- [QUESTIONS TO ANSWER]
A - Reproduce the passage on Italian private equity word for word, everything from "ii Operation of" down to "Decree No. 50/2017.".
B - According to the passage on Italian private equity, how much did Bain Capital pay to acquire Italmatch?
C - Write the next part of the passage on Italian private equity, picking up after its last sentence.

- [EXERCISE PASSAGE]
# # # # # # #
Some of the largest deals in 2018 indicate the level of interest in the traditional Italian strongholds. Peninsula and special purpose vehicle Space4 acquired Italian bottle-sealing manufacturer Guala Closures. Bain Capital acquired Ardian-owned Italmatch, a leading innovative chemical group for €700 million. Sun Hydraulics acquired Faster, a manufacturer of quick-release hydraulic couplings.
In terms of types of investments by PE sponsors, the interest in majority investments increased compared to the previous half-year (up from 67.66 per cent to 73.4 per cent). Investments providing for the acquisition of a minority interest registered a substantial decrease, namely down from 18.4 per cent in the second half-year of 2017 to 14.3 per cent in 2018.
In the first half-year of 2018, fundraising amounts totalled €1.852 billion (as against €1.195 billion in the same period in 2017), of which €1.289 billion was raised by private independent entities (compared to €453 million raised by independent entities in 2017). More specifically, fundraising was largely the concern of individual investors and family offices (17.3 per cent), pensions funds (15.6 per cent), banks (14.4 per cent) and insurance companies (14.2 per cent).
As far as exit transactions are concerned, in the first half-year of 2018, the value of exit transactions decreased compared to the previous half-year, amounting to €1.109 billion (down 10 per cent compared to the first half-year of 2017), with 59 deals (down 24 per cent compared to the first half-year of 2017).
ii Operation of the market
MANAGEMENT EQUITY INCENTIVE ARRANGEMENTS
In 2018, management equity incentive plans for managers or key employees benefitted from the introduction of a relevant piece of legislation, namely Article 60 of Legislative Decree No. 50/2017.
# # # # # # #
- [DATA]
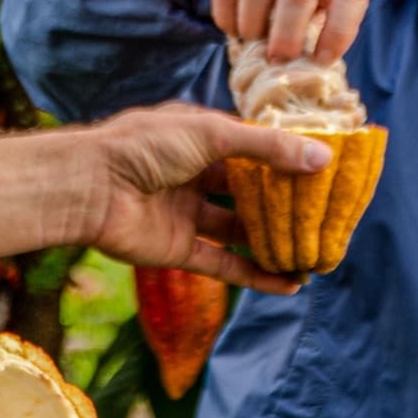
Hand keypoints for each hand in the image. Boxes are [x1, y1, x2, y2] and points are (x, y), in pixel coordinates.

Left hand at [79, 102, 333, 292]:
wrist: (90, 187)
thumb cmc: (145, 145)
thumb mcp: (212, 135)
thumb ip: (267, 149)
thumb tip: (322, 157)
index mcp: (200, 138)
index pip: (253, 148)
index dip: (286, 158)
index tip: (326, 170)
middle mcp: (194, 174)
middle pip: (247, 191)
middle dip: (284, 203)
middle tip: (326, 214)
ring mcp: (186, 212)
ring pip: (239, 230)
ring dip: (274, 241)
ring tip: (314, 251)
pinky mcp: (178, 249)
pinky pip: (224, 264)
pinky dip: (256, 275)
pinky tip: (290, 283)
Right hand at [191, 0, 367, 63]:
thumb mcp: (305, 3)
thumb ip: (310, 31)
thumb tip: (307, 79)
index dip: (341, 31)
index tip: (321, 60)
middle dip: (287, 33)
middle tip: (276, 58)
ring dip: (252, 22)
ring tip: (250, 39)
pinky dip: (227, 14)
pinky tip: (230, 25)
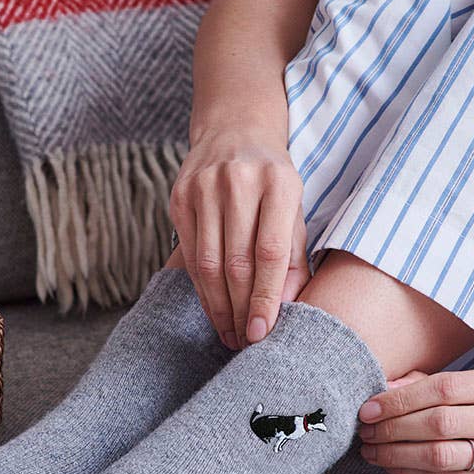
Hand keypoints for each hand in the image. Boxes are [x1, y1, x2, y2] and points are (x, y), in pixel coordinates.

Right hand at [169, 127, 308, 349]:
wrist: (233, 131)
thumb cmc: (273, 181)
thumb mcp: (294, 209)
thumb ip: (294, 256)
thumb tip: (287, 308)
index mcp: (279, 183)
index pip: (270, 252)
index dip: (266, 297)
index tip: (263, 332)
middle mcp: (239, 182)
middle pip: (236, 262)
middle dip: (242, 309)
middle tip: (247, 342)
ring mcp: (204, 187)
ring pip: (208, 263)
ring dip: (219, 306)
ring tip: (230, 333)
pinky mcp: (179, 197)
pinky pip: (190, 255)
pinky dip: (201, 288)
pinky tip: (213, 308)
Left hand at [356, 365, 473, 473]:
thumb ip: (434, 383)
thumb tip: (383, 388)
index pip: (443, 388)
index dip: (400, 399)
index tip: (368, 408)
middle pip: (439, 422)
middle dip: (392, 427)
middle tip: (364, 430)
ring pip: (439, 455)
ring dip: (395, 454)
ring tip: (371, 450)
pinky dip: (410, 473)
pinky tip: (391, 465)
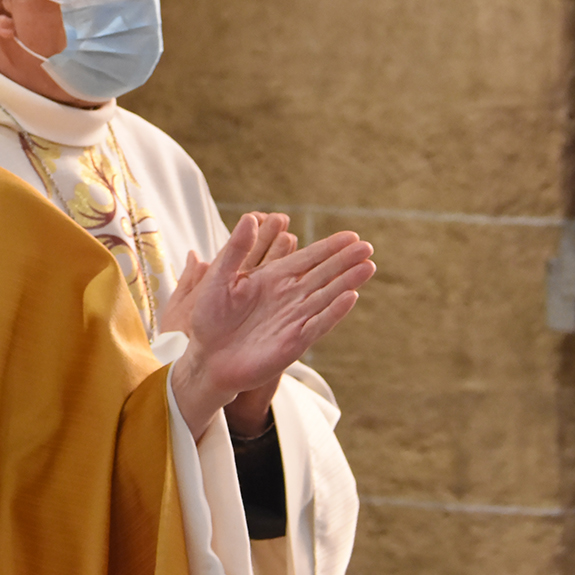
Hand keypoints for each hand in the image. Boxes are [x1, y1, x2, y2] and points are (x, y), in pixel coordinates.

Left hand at [169, 215, 374, 439]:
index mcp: (272, 278)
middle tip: (367, 247)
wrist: (206, 357)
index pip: (307, 258)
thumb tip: (250, 217)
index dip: (329, 247)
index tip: (351, 236)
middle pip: (323, 274)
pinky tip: (351, 297)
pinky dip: (334, 312)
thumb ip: (236, 249)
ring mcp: (294, 319)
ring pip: (326, 296)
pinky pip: (318, 324)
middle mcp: (288, 296)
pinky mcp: (294, 342)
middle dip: (345, 260)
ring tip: (368, 266)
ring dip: (347, 282)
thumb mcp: (219, 278)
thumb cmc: (209, 318)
# # # # # # #
- [LIST OF ANSWERS]
A -
ii Operation of the market
MANAGEMENT EQUITY INCENTIVE ARRANGEMENTS
In 2018, management equity incentive plans for managers or key employees benefitted from the introduction of a relevant piece of legislation, namely Article 60 of Legislative Decree No. 50/2017.

B - €700 million.

C -
This provision sets out a presumption of law by virtue of which the carried interest (namely the proceeds that key employees or directors receive from direct or indirect participation in companies) is subject to taxation as financial income (with a much lower rate, on average, than that applicable to employment income) if the underlying financial or participative instruments held in the company by the manager meet the following requisites:
- the total investment commitment of the relevant employees or directors triggers an actual disbursement of at least 1 per cent of the net assets of the company;
- the vesting of the instruments occurs only after the shareholders of the company hit a pre-determined hurdle rate (i.e., a minimum return rate) or, in the event of a change of control, on the condition that ordinary shareholders have realised a return at least equal to the invested capital plus the aforementioned hurdle rate; and
- the instruments are held by the managers concerned (or, in the event of death, by the heirs) for a period of no less than five years or, if prior to the five-year period, until the date on which a change of control takes place.
STANDARD SALE PROCESS
Despite there being no mandatory process, competitive sales in Italy are usually structured in recurring phases.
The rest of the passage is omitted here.